Security Risk Assessment

Presence of Unidentified Devices

Nmap detected multiple unknown hosts within the 192.168.0.0/24 subnet. Because these IP addresses were not immediately associated with known devices, they could represent IoT devices, guest connections, or potentially unauthorised endpoints. Any unknown or unmanaged device increases the overall attack surface.

Router Exposing Web Management Interfaces

The router (192.168.0.1) exposes management services over both HTTP (80) and HTTPS (443).

  • HTTPS is secure and generally acceptable.
  • HTTP, however, may transmit login credentials in plaintext if used, posing a significant risk.

If weak or default credentials are configured, an attacker with network access could compromise the router.

Unidentified Service Running on Port 9000/tcp

An additional service is listening on 9000/tcp, and its purpose is not immediately known.
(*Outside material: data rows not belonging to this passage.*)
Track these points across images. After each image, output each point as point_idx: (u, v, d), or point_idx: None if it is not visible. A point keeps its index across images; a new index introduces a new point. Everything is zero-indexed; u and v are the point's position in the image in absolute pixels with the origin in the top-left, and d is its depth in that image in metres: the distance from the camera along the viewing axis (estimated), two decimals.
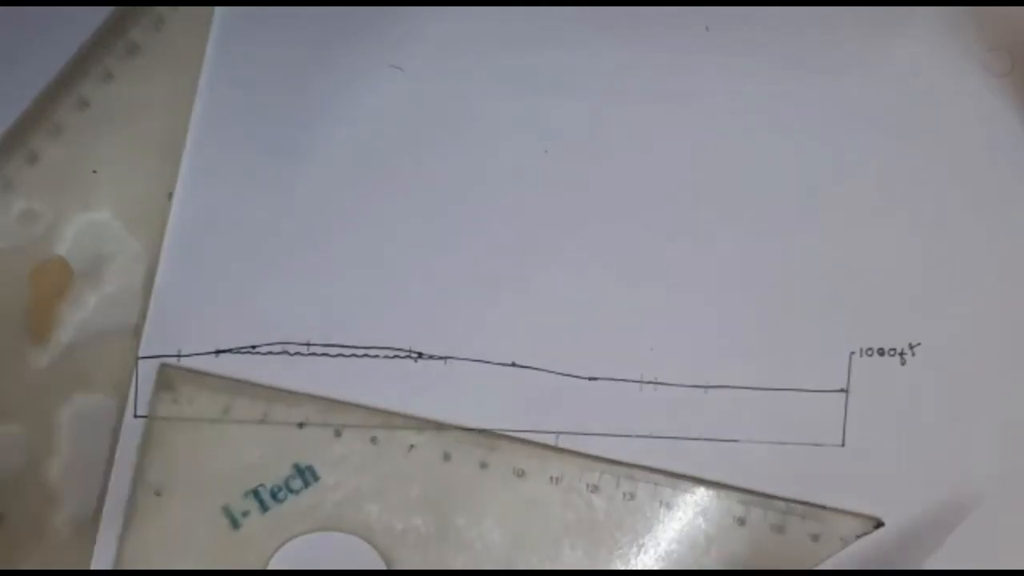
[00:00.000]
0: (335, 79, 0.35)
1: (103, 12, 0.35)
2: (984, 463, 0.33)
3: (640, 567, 0.34)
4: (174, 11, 0.35)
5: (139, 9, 0.35)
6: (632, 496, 0.34)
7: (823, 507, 0.34)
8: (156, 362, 0.34)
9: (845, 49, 0.34)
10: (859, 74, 0.34)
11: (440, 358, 0.34)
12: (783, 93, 0.34)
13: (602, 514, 0.34)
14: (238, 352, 0.34)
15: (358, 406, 0.34)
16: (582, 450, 0.34)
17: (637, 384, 0.34)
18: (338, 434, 0.34)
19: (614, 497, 0.34)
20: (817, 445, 0.34)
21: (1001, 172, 0.34)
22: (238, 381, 0.34)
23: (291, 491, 0.34)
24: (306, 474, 0.34)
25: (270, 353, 0.34)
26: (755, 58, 0.34)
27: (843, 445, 0.34)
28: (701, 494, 0.34)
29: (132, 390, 0.34)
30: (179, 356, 0.34)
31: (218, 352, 0.34)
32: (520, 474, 0.34)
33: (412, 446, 0.34)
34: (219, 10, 0.35)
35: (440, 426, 0.34)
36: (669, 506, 0.34)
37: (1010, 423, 0.33)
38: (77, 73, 0.35)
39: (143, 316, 0.35)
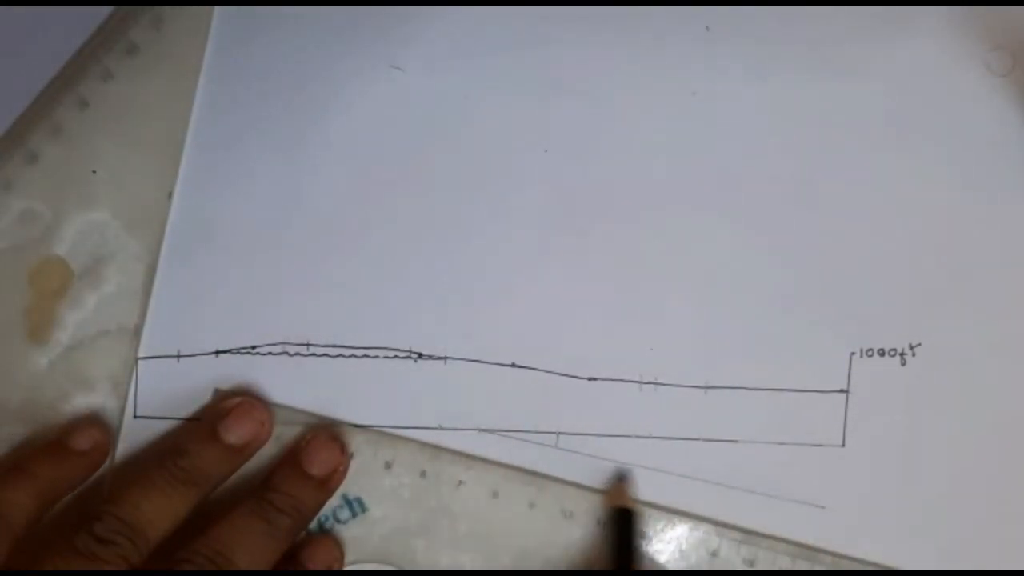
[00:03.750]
0: (335, 79, 0.35)
1: (103, 12, 0.35)
2: (984, 463, 0.33)
3: None
4: (174, 11, 0.35)
5: (139, 9, 0.35)
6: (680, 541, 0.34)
7: None
8: (158, 362, 0.35)
9: (847, 49, 0.34)
10: (861, 74, 0.34)
11: (440, 358, 0.34)
12: (784, 93, 0.34)
13: (647, 561, 0.34)
14: (238, 352, 0.34)
15: (409, 440, 0.34)
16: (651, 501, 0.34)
17: (637, 384, 0.34)
18: (388, 467, 0.34)
19: (659, 541, 0.34)
20: (817, 445, 0.34)
21: (1002, 171, 0.34)
22: (287, 408, 0.34)
23: (338, 521, 0.34)
24: (354, 505, 0.34)
25: (270, 353, 0.34)
26: (755, 58, 0.34)
27: (843, 445, 0.34)
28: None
29: (132, 390, 0.34)
30: (179, 356, 0.34)
31: (218, 352, 0.34)
32: (568, 515, 0.34)
33: (461, 482, 0.34)
34: (219, 10, 0.35)
35: (489, 463, 0.34)
36: (715, 554, 0.34)
37: (1010, 423, 0.33)
38: (77, 73, 0.35)
39: (143, 316, 0.35)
Until verified, this service should be treated as a potential vulnerability, particularly because it is running on a critical network device.

What We Can Do Next

Based on our findings, the following steps should be taken to strengthen network security:

  • Identify and label all devices connected to the network to ensure that no unauthorised hosts exist.
  • Secure the router’s management interfaces by:
    • Disabling HTTP access
    • Using strong, unique administrator credentials
  • Investigate the service running on port 9000 and disable it if it is unnecessary.
  • Keep the router firmware updated to mitigate known vulnerabilities.